## PROBLEM TO WORK ON
Write out, word for word, everything in the forum thread below about plated and unplated holes from "OK, here’s what" down to "the pad’s attributes.".

## SOURCE TEXT
OK, here’s what I’m seeing at first glance:
thanks jwpartain1
what does " probably be NPTH ([e]dit>Pad type) " mean ?
apart from hole size do you think any thing else
Regards
He is suggesting that the pads labeled “Hole” in your footprint should NOT be “plated through”. He reminded you that this characteristic (“plated through” - PTH - versus “Not plated through” - NPTH) can be changed by editing the pad’s attributes.
To edit pad attributes, either:
- Hover the mouse cursor over the pad and press the “e” key; or
- Right-click on the pad and select “Properties” in the pop-up menu
You specify NPTH in the “Pad type” selection box.
“Plated through” (PTH) means that an electrically conductive connection is created between top and bottom layers of the board by depositing metal on the interior wall of the drilled hole. The metallic cylinder created by this plating process is sometimes called a “barrel”, or (rarely) an “eyelet”. The plated hole also provides a more secure mechanical attachment than an unplated hole. I believe plated-through holes started to replace mechanical eyelets in high-reliability and high-complexity electronics in the 1960’s, but since the 1980’s just about all commercially fabricated boards with two or more circuit layers have used plated-through holes to mechanically mount, and electrically connect, electronic components in a circuit assembly.
A “Not Plated Through Hole” (NPTH) does NOT provide electrical conduction between circuit layers. The walls of the hole are left in their natural drilled state. Are commonly used for the board mounting holes and for places where components attach to the board without electrical connection. Sometimes a pad is placed around the top or bottom of a NPTH to create a bearing surface for the mounting hardware, even though there is no electrical connectivity through the hole itself.

## DATA LINES
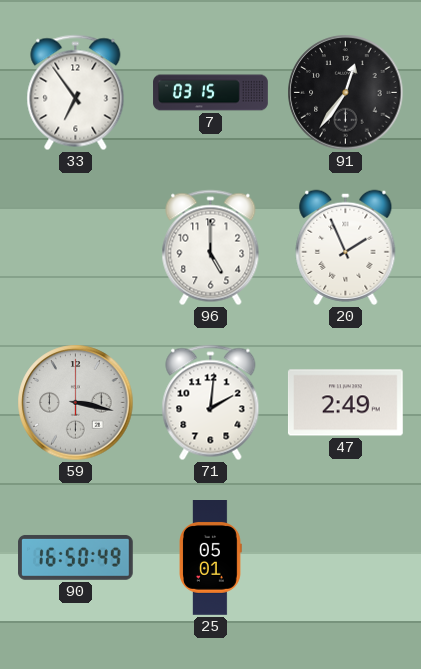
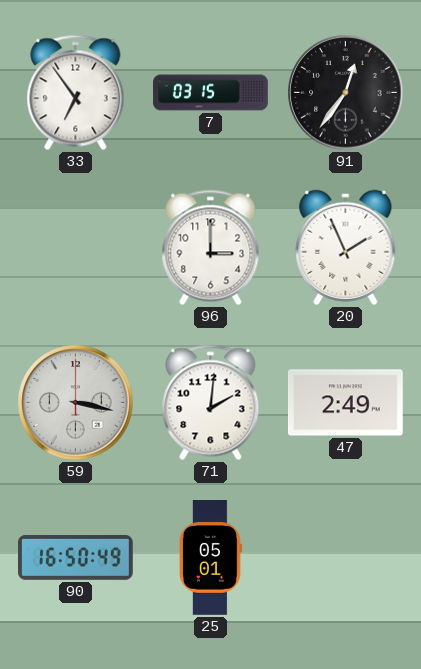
96: 5:00 -> 3:00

## WRITTEN ANSWER
OK, here’s what I’m seeing at first glance:
thanks jwpartain1
what does " probably be NPTH ([e]dit>Pad type) " mean ?
apart from hole size do you think any thing else
Regards
He is suggesting that the pads labeled “Hole” in your footprint should NOT be “plated through”. He reminded you that this characteristic (“plated through” - PTH - versus “Not plated through” - NPTH) can be changed by editing the pad’s attributes.